EMENDA CONSTITUCIONAL Nº 103 E OS SERVIDORES PÚBLICOS (ARTS. 37 A 40) 2ª PARTE

 EMENDA CONSTITUCIONAL Nº 103 E OS SERVIDORES PÚBLICOS  (ARTS. 37 A 40)

 

Ivan Barbosa Rigolin

(nov/21)

 

Segunda parte

 

XIII – O § 6º é o remate absoluto, quase inacreditável, da inconsequência  jurídica.   Custa mesmo crer. Onde terá andado o reformador da Constituição para   descer a um tão baixo ponto de conhecimento do direito ?  Alterando o correto § 6º anterior, acrescentou uma verdadeira barbaridade que somente desmoraliza a já pouco valorizada Carta brasileira. 

Manteve a parte inicial, que proíbe cumulação de aposentadorias públicas salvo nas hipóteses de exercício ativo licitamente cumulado, algo absolutamente correto,  e a ela acrescentou  ‘aplicando-se outras vedações, regras e condições para a acumulação de benefícios previdenciários estabelecidas no Regime Geral de Previdência Social.’

Pergunta-se o que tem a ver o RGPS, a cargo do INSS, com as aposentadorias concedidas por regimes próprios de previdência. A resposta é – absolutamente nada. Nada tem um regime com outro, nem os benefícios e os critérios de um com os benefícios e os critérios de outro.

Tem-se a impressão de que a Constituição quer extinguir os regimes próprios – que saem caríssimos para os cofres públicos como todos sabem – mas não enxerga como fazê-lo.  Remete então ao impossível, ao inviável, ao ilógico, imaginando que o aplicador detenha uma ciência até então desconhecida. O problema passa a ser seu...

Mandar aplicar algo inaplicável é uma solução própria de jejunos do direito, ignorantes de lógica jurídica e por completo descomprometidos com a técnica mínima que orienta  a exequibilidade das instituições.

Como se poderiam aplicar ‘outras vedações, regras e condições’ relativas a acumulação de aposentadorias por um regime de previdência, o regime geral de previdência social, concebidas para esse regime, a outro que nada tem a ver com ele, seja algum regime próprio de previdência  ?  

Qual a objetividade dessa ordem estapafúrdia ?   Onde a Carta quis chegar ?    Cada agente público então aplica o que quiser do regime geral  ao  regime  próprio ao qual sirva ?   Cada Município aplica o que bem entender ?   Seria a festa do caqui na Constituição ?

Poucos conhecem previdência social no Brasil, e o constituinte não é um deles.   É   profundamente   desalentador.

 

XIV – O § 7º fixa que a pensão por morte, que não será inferior a um salário mínimo, quando constituir a única fonte de renda do beneficiário será concedida na forma da lei local, do ente concessor, sendo que essa lei  ‘tratará de forma diferenciada a hipótese de morte dos servidores de que trata o § 4º-B decorrente de agressão sofrida no exercício ou em razão da função.’

Não poderia ser pior o dispositivo. O constituinte não se entende consigo mesmo. Não cessa de alterar as regras das aposentadorias e das pensões estatutárias, em geral para pior.

__TAREFA 1__:
Conte quantas linhas da listagem contêm a palavra "studio", levando em conta maiúsculas e minúsculas. Responda só com o número.

__DADOS DO EXERCÍCIO__:

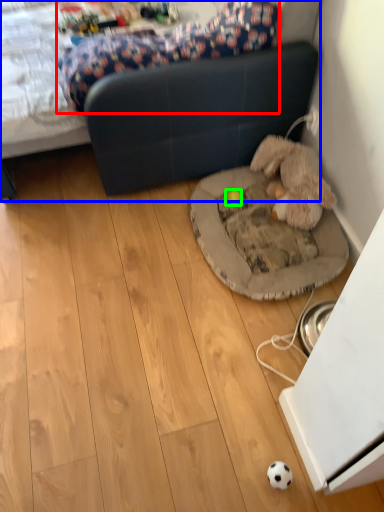
Question: Which object is positioned farthest from mattress (highlighted by a red box)? Select from studio couch (highlighted by a blue box) and toy (highlighted by a green box).

Choices:
 (A) studio couch
 (B) toy

Answer: (B)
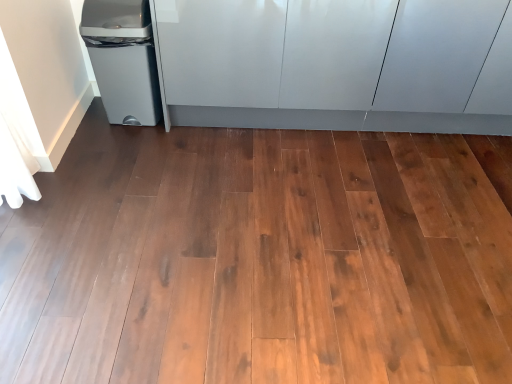
Question: Would you say matte gray plastic trash can at left is a long distance from white fabric curtain at left?

Choices:
 (A) no
 (B) yes

Answer: (A)

Question: Is matte gray plastic trash can at left touching white fabric curtain at left?

Choices:
 (A) yes
 (B) no

Answer: (B)

Question: Can you confirm if matte gray plastic trash can at left is thinner than white fabric curtain at left?

Choices:
 (A) yes
 (B) no

Answer: (B)

Question: Does matte gray plastic trash can at left have a lesser height compared to white fabric curtain at left?

Choices:
 (A) no
 (B) yes

Answer: (B)

Question: Does matte gray plastic trash can at left have a greater height compared to white fabric curtain at left?

Choices:
 (A) no
 (B) yes

Answer: (A)

Question: Is matte gray plastic trash can at left looking in the opposite direction of white fabric curtain at left?

Choices:
 (A) no
 (B) yes

Answer: (A)

Question: Can you confirm if matte gray plastic trash can at left is smaller than glossy white cabinetry at upper center?

Choices:
 (A) yes
 (B) no

Answer: (A)

Question: Could you tell me if matte gray plastic trash can at left is turned towards glossy white cabinetry at upper center?

Choices:
 (A) yes
 (B) no

Answer: (B)

Question: Would you consider matte gray plastic trash can at left to be distant from glossy white cabinetry at upper center?

Choices:
 (A) no
 (B) yes

Answer: (A)

Question: Is matte gray plastic trash can at left facing away from glossy white cabinetry at upper center?

Choices:
 (A) yes
 (B) no

Answer: (B)

Question: Can you confirm if matte gray plastic trash can at left is positioned to the right of glossy white cabinetry at upper center?

Choices:
 (A) yes
 (B) no

Answer: (B)

Question: Is the depth of matte gray plastic trash can at left less than that of glossy white cabinetry at upper center?

Choices:
 (A) no
 (B) yes

Answer: (A)

Question: Considering the relative positions of glossy white cabinetry at upper center and matte gray plastic trash can at left in the image provided, is glossy white cabinetry at upper center to the left of matte gray plastic trash can at left from the viewer's perspective?

Choices:
 (A) yes
 (B) no

Answer: (B)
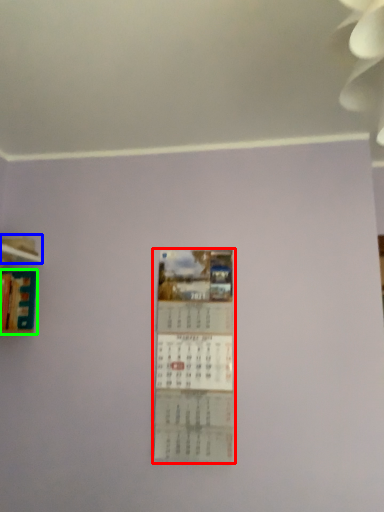
Question: Based on their relative distances, which object is nearer to poster (highlighted by a red box)? Choose from shelf (highlighted by a blue box) and book (highlighted by a green box).

Choices:
 (A) shelf
 (B) book

Answer: (B)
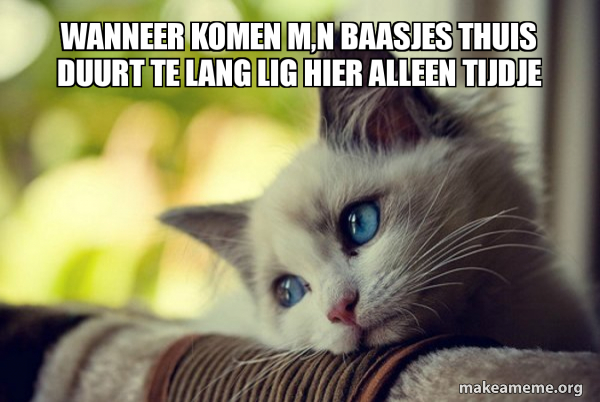
Locate an element on the screen. The image size is (600, 402). couch is located at coordinates (103, 357).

__TAREFA 2__:
Responda com base no trecho sobre a Emenda Constitucional nº 103:
(a) Qual órgão está a cargo do RGPS?
(b) Qual é o valor mínimo da pensão por morte quando ela constitui a única fonte de renda do beneficiário?
(c) Sob qual numeral romano o trecho trata do § 7º?

__SOLUÇÃO 1__:
2

__SOLUÇÃO 2__:
(a) O INSS.
(b) Um salário mínimo.
(c) XIV.